• [ENTRIES SUPPLIED]:

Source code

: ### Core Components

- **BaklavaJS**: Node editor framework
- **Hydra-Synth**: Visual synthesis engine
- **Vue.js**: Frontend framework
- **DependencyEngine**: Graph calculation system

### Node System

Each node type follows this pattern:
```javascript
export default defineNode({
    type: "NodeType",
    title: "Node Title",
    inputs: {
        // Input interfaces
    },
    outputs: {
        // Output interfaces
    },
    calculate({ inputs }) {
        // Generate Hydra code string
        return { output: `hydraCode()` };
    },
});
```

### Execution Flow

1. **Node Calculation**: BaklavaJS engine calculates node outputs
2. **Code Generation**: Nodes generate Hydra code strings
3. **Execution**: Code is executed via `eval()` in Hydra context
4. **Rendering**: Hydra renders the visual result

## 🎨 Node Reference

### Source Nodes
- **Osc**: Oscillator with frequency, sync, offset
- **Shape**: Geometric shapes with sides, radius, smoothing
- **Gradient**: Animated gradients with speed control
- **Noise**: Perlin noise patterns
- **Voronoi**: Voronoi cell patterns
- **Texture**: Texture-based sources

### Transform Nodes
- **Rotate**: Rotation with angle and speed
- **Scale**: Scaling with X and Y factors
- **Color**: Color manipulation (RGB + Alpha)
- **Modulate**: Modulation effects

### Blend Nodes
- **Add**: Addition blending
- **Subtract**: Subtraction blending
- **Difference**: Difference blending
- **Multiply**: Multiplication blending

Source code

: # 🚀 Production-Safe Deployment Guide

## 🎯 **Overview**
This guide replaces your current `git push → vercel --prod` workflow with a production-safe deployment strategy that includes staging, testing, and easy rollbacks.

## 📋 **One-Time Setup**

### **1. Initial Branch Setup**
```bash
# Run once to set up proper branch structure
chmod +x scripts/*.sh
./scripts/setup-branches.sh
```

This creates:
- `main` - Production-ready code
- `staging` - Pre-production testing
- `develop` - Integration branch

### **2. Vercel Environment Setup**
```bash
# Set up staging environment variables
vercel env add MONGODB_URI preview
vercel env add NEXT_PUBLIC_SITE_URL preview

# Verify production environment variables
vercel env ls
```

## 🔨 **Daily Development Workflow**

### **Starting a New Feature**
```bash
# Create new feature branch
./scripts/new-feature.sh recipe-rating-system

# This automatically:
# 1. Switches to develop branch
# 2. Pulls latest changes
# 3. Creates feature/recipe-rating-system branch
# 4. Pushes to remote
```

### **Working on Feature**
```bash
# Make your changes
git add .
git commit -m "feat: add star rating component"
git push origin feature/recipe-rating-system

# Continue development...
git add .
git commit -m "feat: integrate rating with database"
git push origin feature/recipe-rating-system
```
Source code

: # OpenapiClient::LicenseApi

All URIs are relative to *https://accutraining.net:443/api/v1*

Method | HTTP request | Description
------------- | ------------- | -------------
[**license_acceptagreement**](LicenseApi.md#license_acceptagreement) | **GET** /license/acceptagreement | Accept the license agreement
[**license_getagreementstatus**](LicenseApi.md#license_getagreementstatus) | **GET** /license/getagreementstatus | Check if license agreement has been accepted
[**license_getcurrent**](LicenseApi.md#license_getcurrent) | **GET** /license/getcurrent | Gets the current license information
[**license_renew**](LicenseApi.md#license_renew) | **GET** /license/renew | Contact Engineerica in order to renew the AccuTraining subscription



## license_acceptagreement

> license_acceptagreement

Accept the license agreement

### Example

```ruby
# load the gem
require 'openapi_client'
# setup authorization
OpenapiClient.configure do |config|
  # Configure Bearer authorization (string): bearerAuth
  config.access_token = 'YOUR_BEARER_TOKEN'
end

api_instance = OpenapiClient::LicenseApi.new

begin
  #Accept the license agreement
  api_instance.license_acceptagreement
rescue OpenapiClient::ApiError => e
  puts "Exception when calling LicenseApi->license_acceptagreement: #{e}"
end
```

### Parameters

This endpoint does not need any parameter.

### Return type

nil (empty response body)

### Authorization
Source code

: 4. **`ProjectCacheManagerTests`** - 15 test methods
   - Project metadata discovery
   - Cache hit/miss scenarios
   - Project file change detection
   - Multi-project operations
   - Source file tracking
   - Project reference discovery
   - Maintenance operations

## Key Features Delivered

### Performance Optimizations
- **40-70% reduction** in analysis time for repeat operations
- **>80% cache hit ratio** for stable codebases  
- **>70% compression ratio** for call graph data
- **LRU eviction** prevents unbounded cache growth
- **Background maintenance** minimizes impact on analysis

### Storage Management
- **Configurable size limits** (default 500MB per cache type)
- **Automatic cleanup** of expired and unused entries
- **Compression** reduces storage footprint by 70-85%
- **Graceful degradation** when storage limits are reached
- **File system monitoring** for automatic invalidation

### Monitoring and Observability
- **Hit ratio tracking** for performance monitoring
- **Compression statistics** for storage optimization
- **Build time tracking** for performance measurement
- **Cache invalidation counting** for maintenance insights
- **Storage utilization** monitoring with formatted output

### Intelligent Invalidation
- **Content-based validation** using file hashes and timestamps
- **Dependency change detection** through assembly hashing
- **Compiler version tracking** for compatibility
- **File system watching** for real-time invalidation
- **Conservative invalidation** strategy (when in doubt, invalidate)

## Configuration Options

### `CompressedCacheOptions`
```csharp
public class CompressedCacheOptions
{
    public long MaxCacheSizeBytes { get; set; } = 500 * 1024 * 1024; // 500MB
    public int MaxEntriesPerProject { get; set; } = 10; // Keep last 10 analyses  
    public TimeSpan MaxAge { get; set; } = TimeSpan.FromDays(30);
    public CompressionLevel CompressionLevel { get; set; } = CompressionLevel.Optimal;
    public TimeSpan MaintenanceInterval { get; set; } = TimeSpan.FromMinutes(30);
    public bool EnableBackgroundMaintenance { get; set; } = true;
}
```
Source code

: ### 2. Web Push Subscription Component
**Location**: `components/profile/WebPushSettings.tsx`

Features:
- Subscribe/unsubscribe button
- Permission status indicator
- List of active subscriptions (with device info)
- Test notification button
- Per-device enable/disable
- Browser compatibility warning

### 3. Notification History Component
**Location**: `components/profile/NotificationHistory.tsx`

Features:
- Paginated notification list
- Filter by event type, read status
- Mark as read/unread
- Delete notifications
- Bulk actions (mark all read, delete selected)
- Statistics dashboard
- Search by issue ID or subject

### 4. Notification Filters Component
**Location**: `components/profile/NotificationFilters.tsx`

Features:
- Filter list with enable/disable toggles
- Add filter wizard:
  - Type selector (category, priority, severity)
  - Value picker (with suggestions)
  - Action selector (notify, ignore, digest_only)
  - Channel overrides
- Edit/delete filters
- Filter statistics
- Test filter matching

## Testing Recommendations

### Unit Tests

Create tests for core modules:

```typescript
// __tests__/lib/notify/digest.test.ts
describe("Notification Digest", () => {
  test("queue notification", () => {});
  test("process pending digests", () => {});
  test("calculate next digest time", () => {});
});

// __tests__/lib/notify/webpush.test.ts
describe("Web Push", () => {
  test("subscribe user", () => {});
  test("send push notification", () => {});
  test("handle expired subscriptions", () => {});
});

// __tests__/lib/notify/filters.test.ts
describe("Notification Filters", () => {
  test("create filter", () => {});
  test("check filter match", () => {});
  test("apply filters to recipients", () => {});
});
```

• [THE TASK]: For the word "strategy", say how many lines of the records above contain it. Reply with the number alone.

• [RESULT OF THIS EXERCISE]: 2